Die Kundenausleihungen stiegen um 2,7% auf 20,6 Mrd CHF. Die Kreditrisiken seien unter Kontrolle, versichert Valiant: So entfielen 94% der Ausleihungen auf Hypotheken im 1. Rang. Zudem befänden sich 96% der Hypothekarforderungen im eigenen Geschäftsgebiet. Die Bilanzsumme des Instituts nahm um 4,4% auf 23,9 Mrd CHF zu.
Valiant hat mit dem Resultat die Erwartungen der Bank Vontobel nicht ganz erfüllt. Die Vontobel-Analysten hatte mit einem Konzerngewinn von 71,2 Mio CHF gerechnet. Auch das Zinsergebnis hatten sie mit 170 Mio CHF höher erwartet.
Das zweite Semester 2010 dürfte im Urteil der Valiant-Verantwortlichen bei einem unsicheren Wirtschaftsumfeld herausforderungsreich bleiben. So habe der Zinsdruck im zweiten Quartal nochmals zugenommen. Valiant gehe deshalb davon aus, dass das Resultat für 2010 "leicht tiefer ausfallen wird als im Jahr 2009".
Die Bank rechnet zudem damit, dass die laufende Konsolidierung im Bankensektor weitergehen wird und will an ihrer Wachstumsstrategie festhalten. Die sich bietenden Chancen wolle man wahrnehmen, heisst es.
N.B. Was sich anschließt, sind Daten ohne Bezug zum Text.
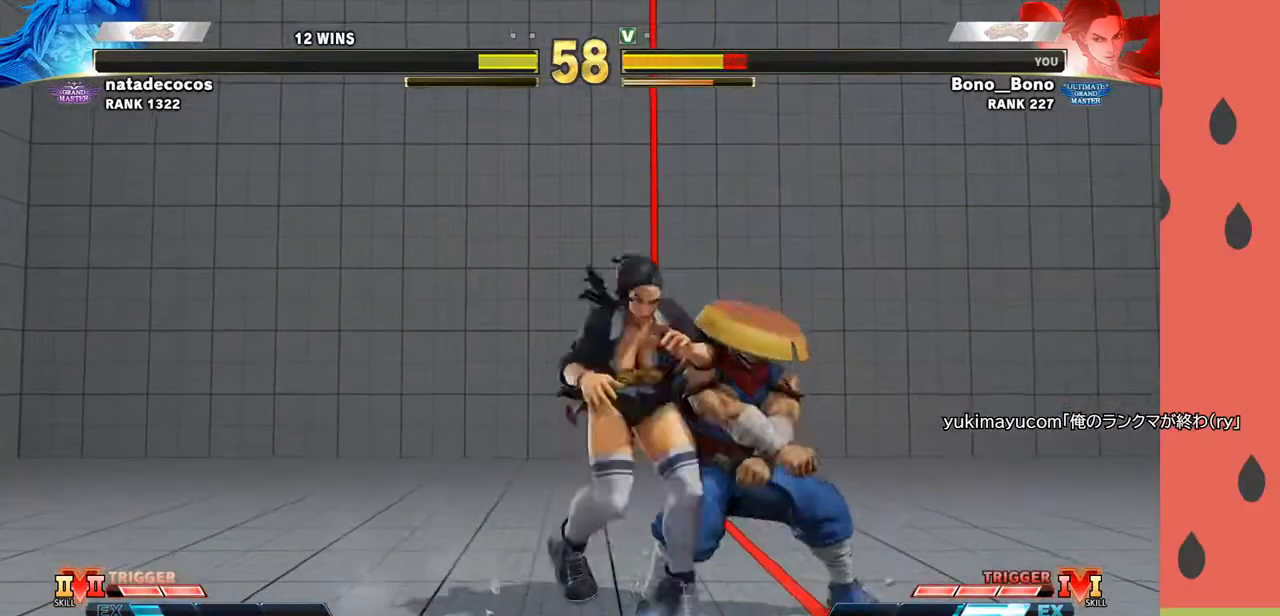
{"buttons": [], "left_stick": "center", "events": [[17, "SQUARE", "up"], [50, "SQUARE", "down"], [133, "SQUARE", "up"], [317, "SQUARE", "down"], [350, "left_stick", "down"], [367, "SQUARE", "up"], [433, "SQUARE", "down"], [467, "left_stick", "center"], [483, "SQUARE", "up"]]}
Anfang August hatte Valiant die Übernahme zweier Geschäftsstellen der Banque de Dépôts et de Gestion in der Romandie bekanntgegeben.
tp/uh

Neuer Inhalt

Horizontal Line


subscription form Deutsch

Aufruf, den Newsletter von swissinfo.ch zu abonnieren

Melden Sie sich für unseren Newsletter an und Sie erhalten die Top-Geschichten von swissinfo.ch direkt in Ihre Mailbox.

swissinfo DE

Aufruf, der Facebook-Seite von swissinfo.ch beizutreten

Treten Sie unserer Facebook Seite auf Deutsch bei!

???source_awp???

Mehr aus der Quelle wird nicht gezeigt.